My First Full Website

Web DevJourney

The Beginning

Every developer remembers their first website. Not the tutorial "Hello World" — the first real one. The one where you stared at a blank HTML file and thought, "I can build anything."

For me, that moment came on November 14, 2025. After months of learning HTML, CSS, and JavaScript, I finally had the confidence to build something complete.

The Struggle

It wasn't easy. CSS broke in ways I didn't understand. JavaScript threw errors that made no sense at 2 AM. Layouts that looked perfect on my screen looked terrible on mobile.

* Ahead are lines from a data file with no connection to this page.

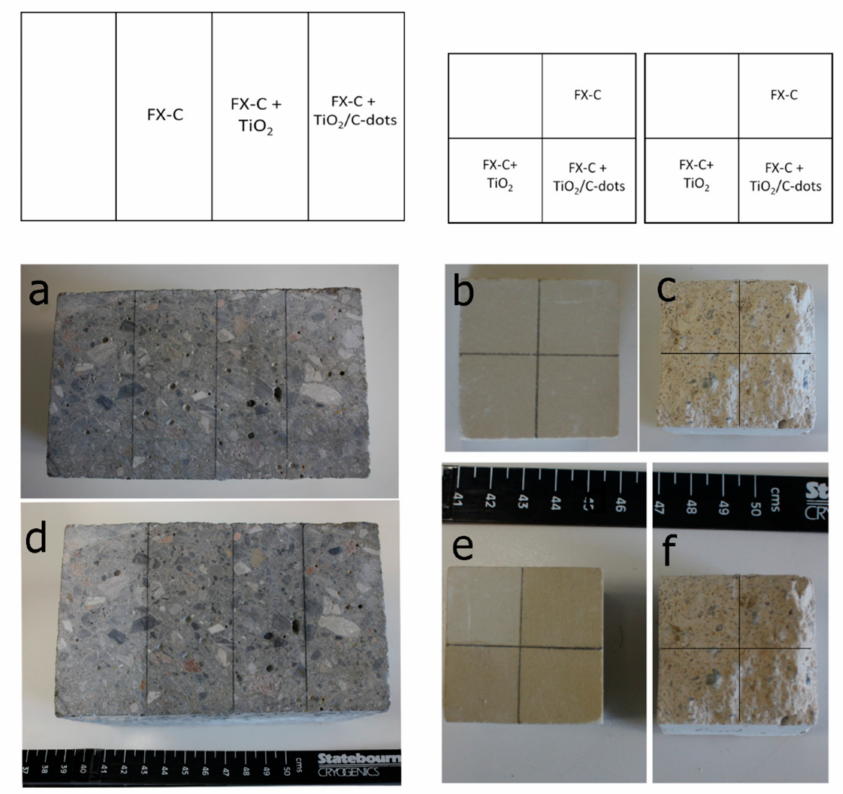
Figure 12. Concrete ( a , d ), limestone ( b , e ) and lime mortar ( c , f ) specimens before application and after application,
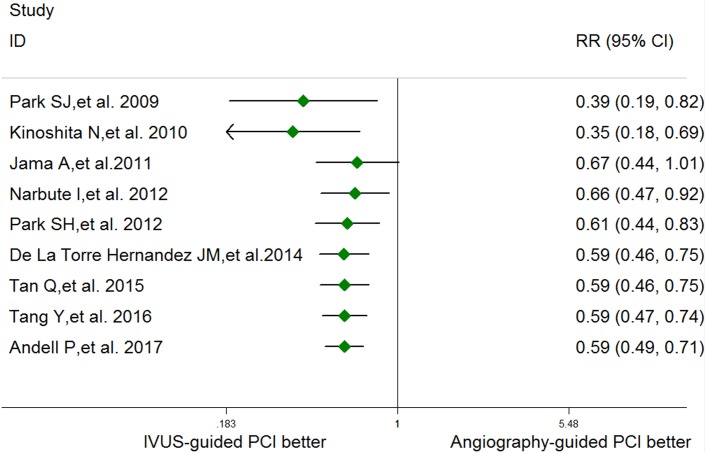
Results of cumulative meta-analysis in chronological order.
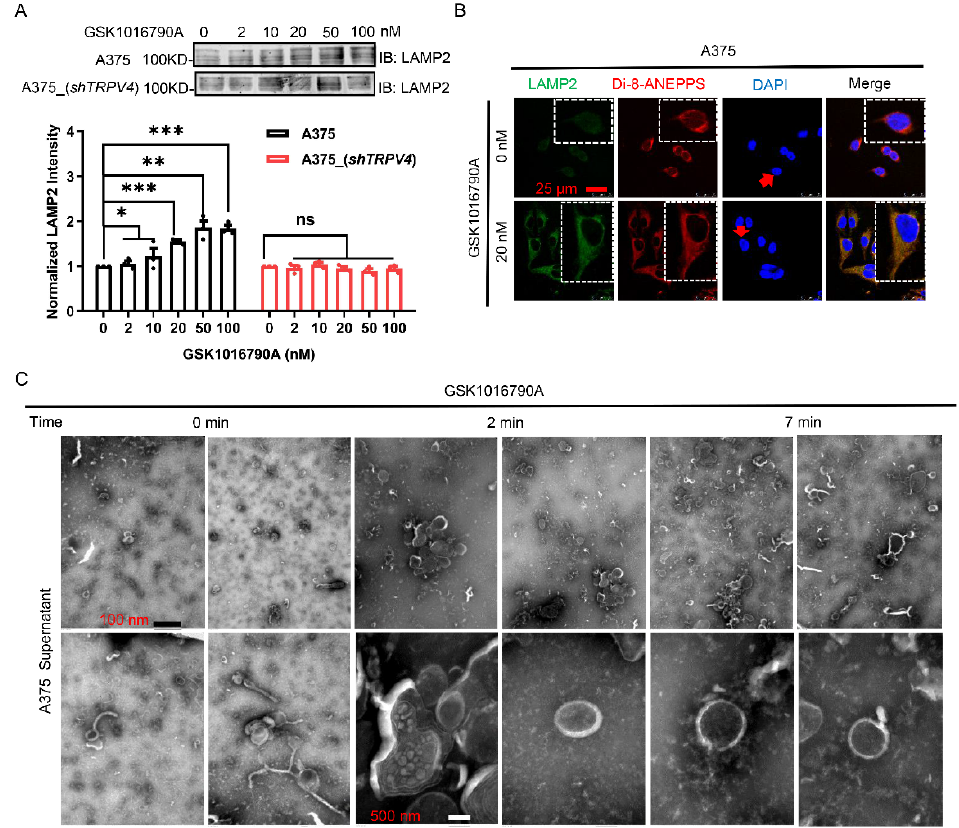
Figure 4. Lysosome-associated protein involves in TRPV4 mediated cell exocytosis. ( A ) Western blot of cell lysates probed for LAMP2 upon GSK1016790A (20 nM) in A375 cell as well as shTRPV4 A375 cells. Target protein quantification was normalized to total protein. ( B ) Confocal microscopy images of A375 cells immunostained for LAMP2. Scale bar, 25 μ m. ( C ) Transmission electron microscopic images of lysosomes in cell supernatant upon GSK1016790A (20 nM) application. Scale bar as indicated in figure. Data are presented as mean ± SD of at least three independent experiments, t -test, * p < 0.05, ** p < 0.01, *** p < 0.001, ns indicates no significance.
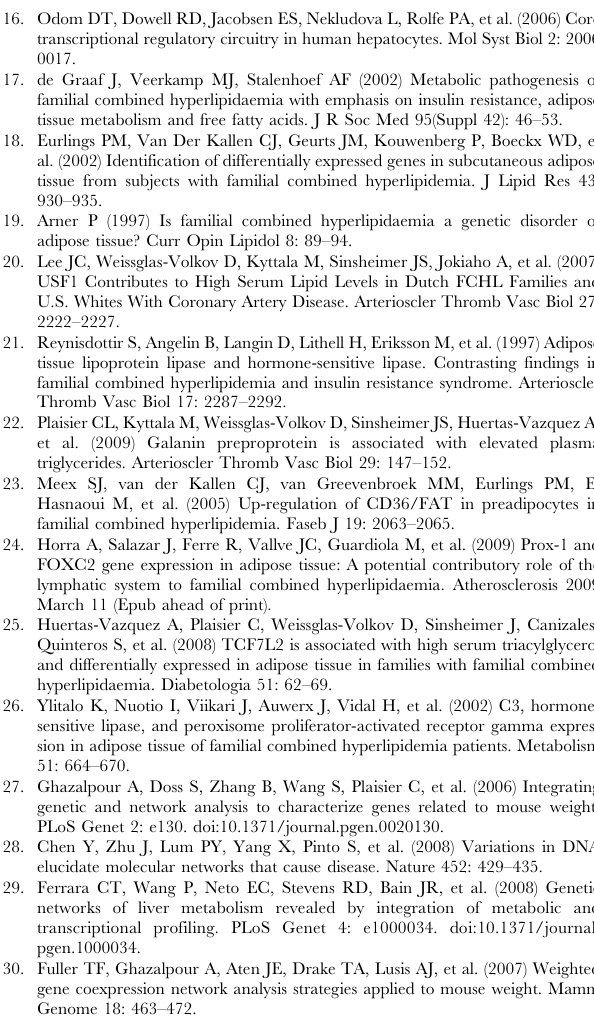
Table S7 Causality testing results for URFA module genes terminating in FCHL, TC, TG, and ApoB. Table S8 Previous association evidence with lipid or atherogenic traits for genes causally linked to FCHL from the URFA module. Table S9 qRT-PCR primers for validation of genes identified as differentially expressed due to USF1 over-expression on micro-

But every bug taught me something. Every broken layout made me understand the box model better. Every JavaScript error deepened my understanding of the event loop and async behavior.

Breakthroughs

The first time my responsive layout actually worked on a phone — that was magic. The first smooth animation I wrote — pure joy. The first time someone visited my site and said "this is cool" — validation that this was the right path.

"The master has failed more times than the beginner has tried."

Lessons Learned

  • Start simple, iterate fast. Don't try to build everything at once.
  • Read error messages carefully. They're usually telling you exactly what's wrong.
  • View source on sites you admire. Reverse engineering is the best teacher.
  • Ship it. A live site with bugs teaches more than a perfect local project.
  • Version control from day one. Git saved me more times than I can count.

Evolution to LEACB

That first website was basic. Static HTML, a few CSS animations, maybe a JavaScript toggle. But it planted the seed. From there, I learned Three.js, WebGL, Node.js, and the entire ecosystem that powers what LEACB is today.

Every project I built after that first one was a step forward. Every failure was a lesson. And every success reminded me why I chose this path.